Task instructions
Gather every line of the material below that contains the string "true".

Data excerpts
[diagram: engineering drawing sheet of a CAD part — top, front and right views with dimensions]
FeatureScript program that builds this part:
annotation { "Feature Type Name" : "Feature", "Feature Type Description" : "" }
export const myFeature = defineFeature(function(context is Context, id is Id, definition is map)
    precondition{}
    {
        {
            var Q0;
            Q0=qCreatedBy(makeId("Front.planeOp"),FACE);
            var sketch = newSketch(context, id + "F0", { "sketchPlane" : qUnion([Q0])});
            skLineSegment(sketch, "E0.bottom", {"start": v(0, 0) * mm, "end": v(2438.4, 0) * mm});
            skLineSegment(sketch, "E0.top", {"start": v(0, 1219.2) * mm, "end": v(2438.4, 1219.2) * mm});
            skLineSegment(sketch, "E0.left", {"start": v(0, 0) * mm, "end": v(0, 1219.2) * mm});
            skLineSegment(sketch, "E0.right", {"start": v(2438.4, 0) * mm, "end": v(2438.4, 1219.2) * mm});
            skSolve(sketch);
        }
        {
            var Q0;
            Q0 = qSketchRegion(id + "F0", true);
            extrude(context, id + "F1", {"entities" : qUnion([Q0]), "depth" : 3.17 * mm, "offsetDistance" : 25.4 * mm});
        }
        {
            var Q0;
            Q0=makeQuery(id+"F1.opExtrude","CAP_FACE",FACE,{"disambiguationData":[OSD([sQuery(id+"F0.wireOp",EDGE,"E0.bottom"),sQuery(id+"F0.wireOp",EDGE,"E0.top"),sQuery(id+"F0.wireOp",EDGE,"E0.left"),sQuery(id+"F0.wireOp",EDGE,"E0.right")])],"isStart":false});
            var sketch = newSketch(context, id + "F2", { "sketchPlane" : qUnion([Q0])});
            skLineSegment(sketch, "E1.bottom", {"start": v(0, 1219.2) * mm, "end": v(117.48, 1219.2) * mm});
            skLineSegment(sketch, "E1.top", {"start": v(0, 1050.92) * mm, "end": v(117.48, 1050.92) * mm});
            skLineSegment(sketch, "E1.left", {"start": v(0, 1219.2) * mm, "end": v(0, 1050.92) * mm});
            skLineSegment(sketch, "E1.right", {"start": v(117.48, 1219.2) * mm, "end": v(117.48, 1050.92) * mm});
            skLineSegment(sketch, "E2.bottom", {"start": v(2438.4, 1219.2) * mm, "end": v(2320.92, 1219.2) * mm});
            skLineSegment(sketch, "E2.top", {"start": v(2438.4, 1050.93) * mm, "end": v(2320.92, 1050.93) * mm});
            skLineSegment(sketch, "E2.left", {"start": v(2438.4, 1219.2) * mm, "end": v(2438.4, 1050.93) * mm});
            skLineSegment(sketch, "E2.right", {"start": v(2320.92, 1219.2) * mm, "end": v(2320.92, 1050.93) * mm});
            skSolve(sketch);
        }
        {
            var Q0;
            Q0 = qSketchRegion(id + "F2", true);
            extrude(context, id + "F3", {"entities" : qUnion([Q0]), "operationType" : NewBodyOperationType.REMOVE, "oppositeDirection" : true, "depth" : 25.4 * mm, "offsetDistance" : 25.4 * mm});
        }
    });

---

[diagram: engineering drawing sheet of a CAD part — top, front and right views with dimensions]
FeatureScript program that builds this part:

Task solution
            Q0 = qSketchRegion(id + "F0", true);
            Q0 = qSketchRegion(id + "F2", true);
            extrude(context, id + "F3", {"entities" : qUnion([Q0]), "operationType" : NewBodyOperationType.REMOVE, "oppositeDirection" : true, "depth" : 25.4 * mm, "offsetDistance" : 25.4 * mm});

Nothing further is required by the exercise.